= Hilda Neihardt =

American lawyer

Hilda Neihardt (1916–2004) was one of her father John G. Neihardt's "comrades in adventure," and at the age of 15 accompanied him as "official observer" to meetings with Black Elk, the Lakota holy man whose life stories were the basis for her father's book, Black Elk Speaks and for her own later works.

She was born in Bancroft, Nebraska, on December 6, 1916, to her writer father and sculptor mother, Mona Martinsen. In 1920 her extended family moved to Branson, Missouri, in the Ozark Mountains, then to Springfield, Missouri and on to St. Louis, Missouri as her father's work changed.

Hilda Neihardt attended Southwest Missouri State Teachers' College in Springfield, Missouri, and Wayne State College in Wayne, Nebraska and received her undergraduate degree from the University of Nebraska.

After graduation, she worked for the Swiss Consulate in St. Louis, Missouri. In 1944, she left the Consulate to join the WAVES. While in the service, she sang with the Ray Charles Orchestra on the "Waves on Parade" radio program broadcast from Hunter College in New York City. At her request she transferred to Pasco, Washington, where she served as a control tower operator.

She married Albert J. Petri on April 4, 1944. They had three children: Gail Evelyn, born in 1946; Robin Neihardt, born in 1948; and Coralie Joyce, born in 1952. (Her son, Robin, took the Neihardt surname and used Petri as his middle name.)

In 1960, she entered the University of Missouri Law School in Columbia, Missouri, graduating with a JD degree in 1963. She was the first woman to practice law in Mid-Missouri. During her years in Columbia, Neihardt was instrumental in obtaining the land and doing the legal work for the creation of the Rock Bridge State Park.

After retiring from her law practice, Neihardt became very active in promoting her father's works.
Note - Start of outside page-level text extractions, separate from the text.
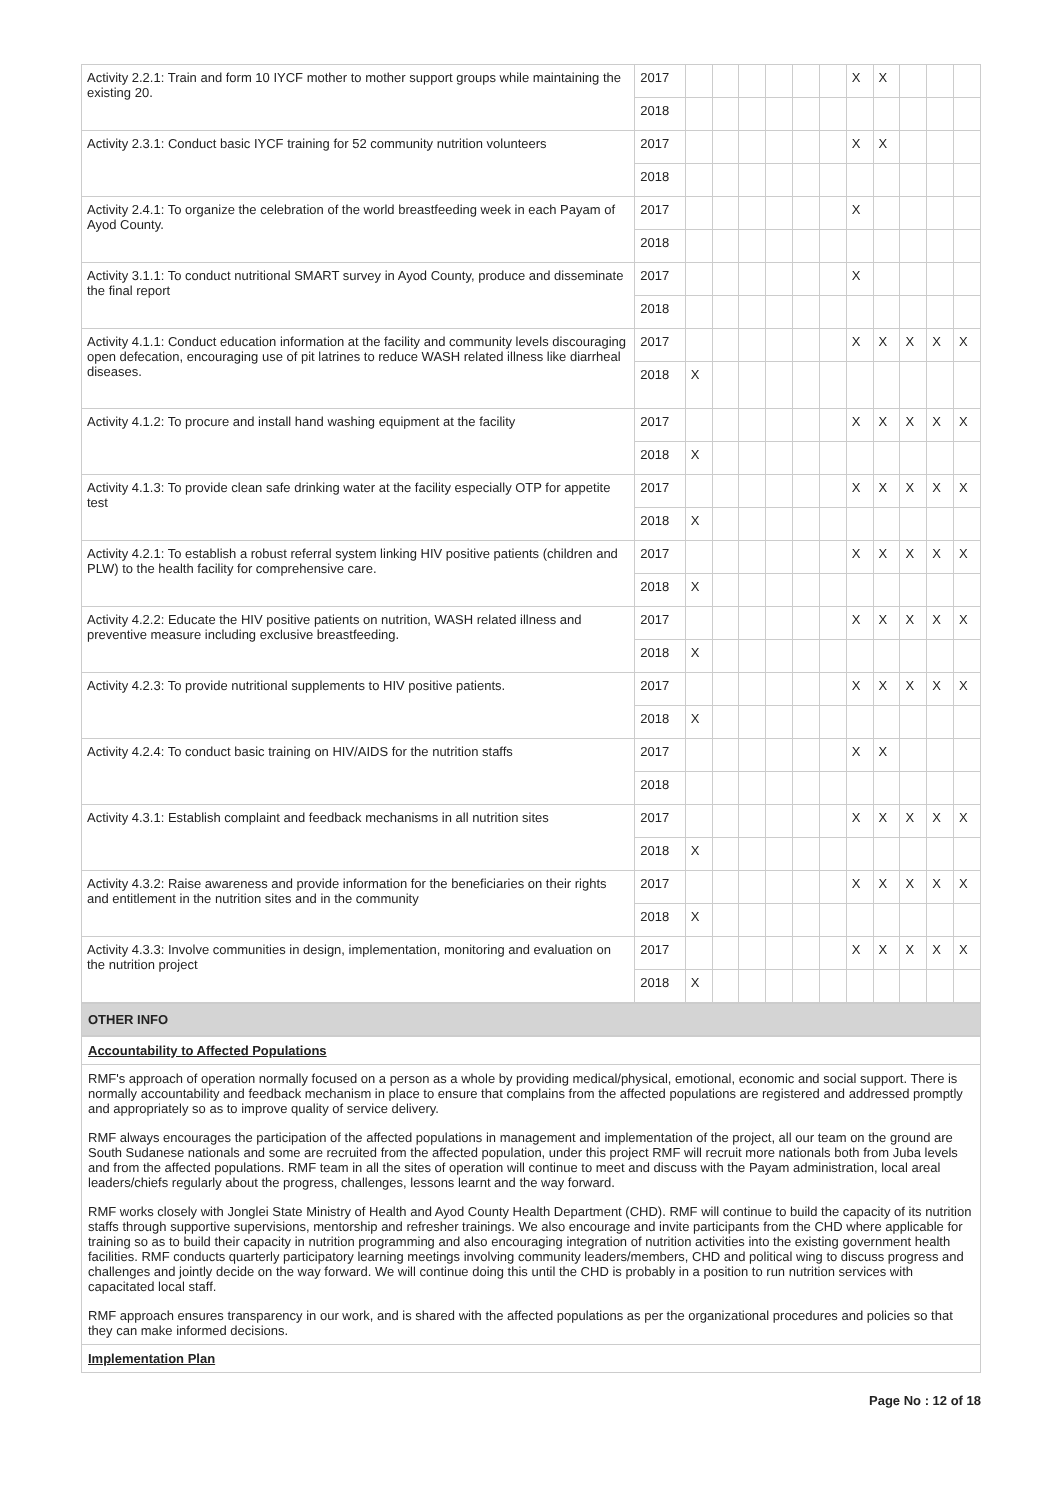| Activity 2.2.1: Train and form 10 IYCF mother to mother support groups while maintaining the existing 20. | 2017 | | | | | | | X | X | | | |
| | 2018 | | | | | | | | | | | |
| Activity 2.3.1: Conduct basic IYCF training for 52 community nutrition volunteers | 2017 | | | | | | | X | X | | | |
| | 2018 | | | | | | | | | | | |
| Activity 2.4.1: To organize the celebration of the world breastfeeding week in each Payam of Ayod County. | 2017 | | | | | | | X | | | | |
| | 2018 | | | | | | | | | | | |
| Activity 3.1.1: To conduct nutritional SMART survey in Ayod County, produce and disseminate the final report | 2017 | | | | | | | X | | | | |
| | 2018 | | | | | | | | | | | |
| Activity 4.1.1: Conduct education information at the facility and community levels discouraging open defecation, encouraging use of pit latrines to reduce WASH related illness like diarrheal diseases. | 2017 | | | | | | | X | X | X | X | X |
| | 2018 | X | | | | | | | | | | |
| Activity 4.1.2: To procure and install hand washing equipment at the facility | 2017 | | | | | | | X | X | X | X | X |
| | 2018 | X | | | | | | | | | | |
| Activity 4.1.3: To provide clean safe drinking water at the facility especially OTP for appetite test | 2017 | | | | | | | X | X | X | X | X |
| | 2018 | X | | | | | | | | | | |
| Activity 4.2.1: To establish a robust referral system linking HIV positive patients (children and PLW) to the health facility for comprehensive care. | 2017 | | | | | | | X | X | X | X | X |
| | 2018 | X | | | | | | | | | | |
| Activity 4.2.2: Educate the HIV positive patients on nutrition, WASH related illness and preventive measure including exclusive breastfeeding. | 2017 | | | | | | | X | X | X | X | X |
| | 2018 | X | | | | | | | | | | |
| Activity 4.2.3: To provide nutritional supplements to HIV positive patients. | 2017 | | | | | | | X | X | X | X | X |
| | 2018 | X | | | | | | | | | | |
| Activity 4.2.4: To conduct basic training on HIV/AIDS for the nutrition staffs | 2017 | | | | | | | X | X | | | |
| | 2018 | | | | | | | | | | | |
| Activity 4.3.1: Establish complaint and feedback mechanisms in all nutrition sites | 2017 | | | | | | | X | X | X | X | X |
| | 2018 | X | | | | | | | | | | |
| Activity 4.3.2: Raise awareness and provide information for the beneficiaries on their rights and entitlement in the nutrition sites and in the community | 2017 | | | | | | | X | X | X | X | X |
| | 2018 | X | | | | | | | | | | |
| Activity 4.3.3: Involve communities in design, implementation, monitoring and evaluation on the nutrition project | 2017 | | | | | | | X | X | X | X | X |
| | 2018 | X | | | | | | | | | | |
OTHER INFO
Accountability to Affected Populations
RMF's approach of operation normally focused on a person as a whole by providing medical/physical, emotional, economic and social support. There is normally accountability and feedback mechanism in place to ensure that complains from the affected populations are registered and addressed promptly and appropriately so as to improve quality of service delivery.
RMF always encourages the participation of the affected populations in management and implementation of the project, all our team on the ground are South Sudanese nationals and some are recruited from the affected population, under this project RMF will recruit more nationals both from Juba levels and from the affected populations. RMF team in all the sites of operation will continue to meet and discuss with the Payam administration, local areal leaders/chiefs regularly about the progress, challenges, lessons learnt and the way forward.
RMF works closely with Jonglei State Ministry of Health and Ayod County Health Department (CHD). RMF will continue to build the capacity of its nutrition staffs through supportive supervisions, mentorship and refresher trainings. We also encourage and invite participants from the CHD where applicable for training so as to build their capacity in nutrition programming and also encouraging integration of nutrition activities into the existing government health facilities. RMF conducts quarterly participatory learning meetings involving community leaders/members, CHD and political wing to discuss progress and challenges and jointly decide on the way forward. We will continue doing this until the CHD is probably in a position to run nutrition services with capacitated local staff.
RMF approach ensures transparency in our work, and is shared with the affected populations as per the organizational procedures and policies so that they can make informed decisions.
Implementation Plan
Page No : 12 of 18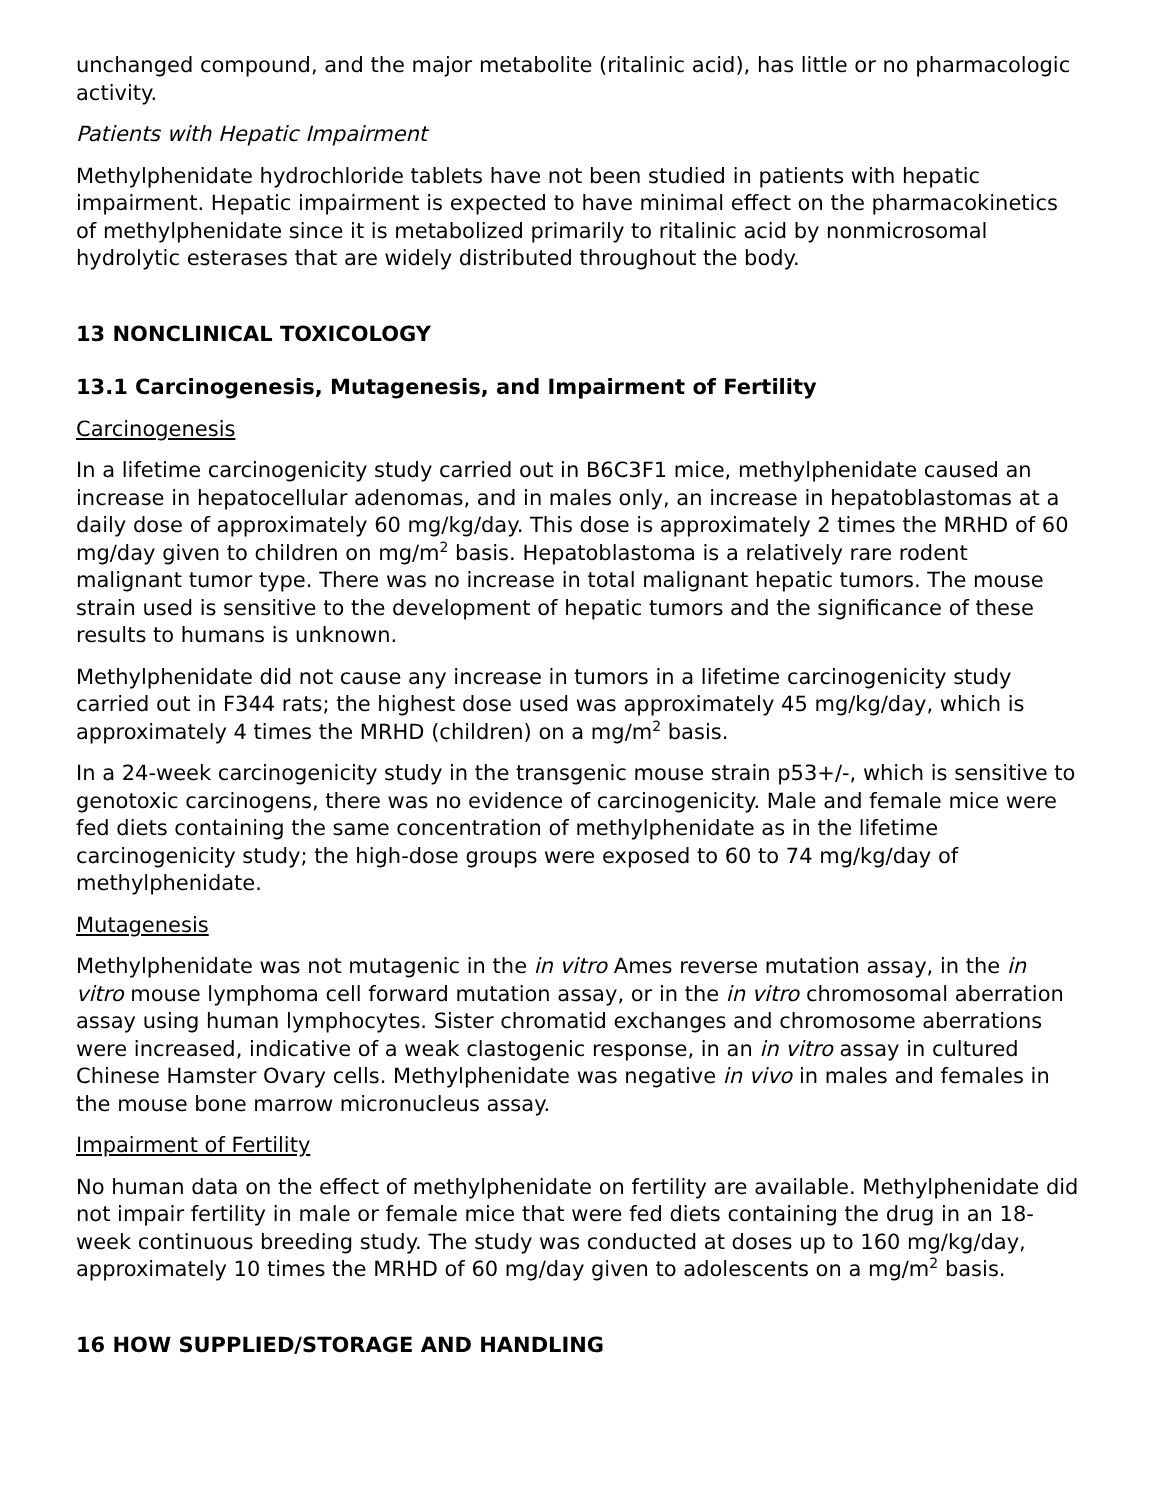unchanged compound, and the major metabolite (ritalinic acid), has little or no pharmacologic activity.
Patients with Hepatic Impairment
Methylphenidate hydrochloride tablets have not been studied in patients with hepatic impairment. Hepatic impairment is expected to have minimal effect on the pharmacokinetics of methylphenidate since it is metabolized primarily to ritalinic acid by nonmicrosomal hydrolytic esterases that are widely distributed throughout the body.
13 NONCLINICAL TOXICOLOGY
13.1 Carcinogenesis, Mutagenesis, and Impairment of Fertility
Carcinogenesis
In a lifetime carcinogenicity study carried out in B6C3F1 mice, methylphenidate caused an increase in hepatocellular adenomas, and in males only, an increase in hepatoblastomas at a daily dose of approximately 60 mg/kg/day. This dose is approximately 2 times the MRHD of 60 mg/day given to children on mg/m<sup>2</sup> basis. Hepatoblastoma is a relatively rare rodent malignant tumor type. There was no increase in total malignant hepatic tumors. The mouse strain used is sensitive to the development of hepatic tumors and the significance of these results to humans is unknown.
Methylphenidate did not cause any increase in tumors in a lifetime carcinogenicity study carried out in F344 rats; the highest dose used was approximately 45 mg/kg/day, which is approximately 4 times the MRHD (children) on a mg/m<sup>2</sup> basis.
In a 24-week carcinogenicity study in the transgenic mouse strain p53+/-, which is sensitive to genotoxic carcinogens, there was no evidence of carcinogenicity. Male and female mice were fed diets containing the same concentration of methylphenidate as in the lifetime carcinogenicity study; the high-dose groups were exposed to 60 to 74 mg/kg/day of methylphenidate.
Mutagenesis
Methylphenidate was not mutagenic in the in vitro Ames reverse mutation assay, in the in vitro mouse lymphoma cell forward mutation assay, or in the in vitro chromosomal aberration assay using human lymphocytes. Sister chromatid exchanges and chromosome aberrations were increased, indicative of a weak clastogenic response, in an in vitro assay in cultured Chinese Hamster Ovary cells. Methylphenidate was negative in vivo in males and females in the mouse bone marrow micronucleus assay.
Impairment of Fertility
No human data on the effect of methylphenidate on fertility are available. Methylphenidate did not impair fertility in male or female mice that were fed diets containing the drug in an 18-week continuous breeding study. The study was conducted at doses up to 160 mg/kg/day, approximately 10 times the MRHD of 60 mg/day given to adolescents on a mg/m<sup>2</sup> basis.
16 HOW SUPPLIED/STORAGE AND HANDLING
She wrote The End of the Dream and other Stories and The Giving Earth as compilations that are representative of all Neihardt's writings. She authored "Black Elk Speaks and Flaming Rainbow" her personal memoirs of Black Elk and John Neihardt, and edited Black Elk Lives: Conversations with the Black Elk Family with Lori Utecht. Her last book, The Broidered Garment: The Love Story of Mona Martinsen and John G. Neihardt, was about her parents.

Neihardt received the first Word Sender Award from the John G. Neihardt Foundation in 1999. Her book, Black Elk Lives, was the non-fiction winner of the 2001 Nebraska Book Awards Program sponsored by The Nebraska Center for the Book. A special ceremony awarding her an honorary Doctorate of Humane Letters by Wayne State College was held in Indianapolis, Indiana on July 23, 2004.

Neihardt died December 27, 2004, at the home of her daughter in Coatesville, Indiana. She was 88.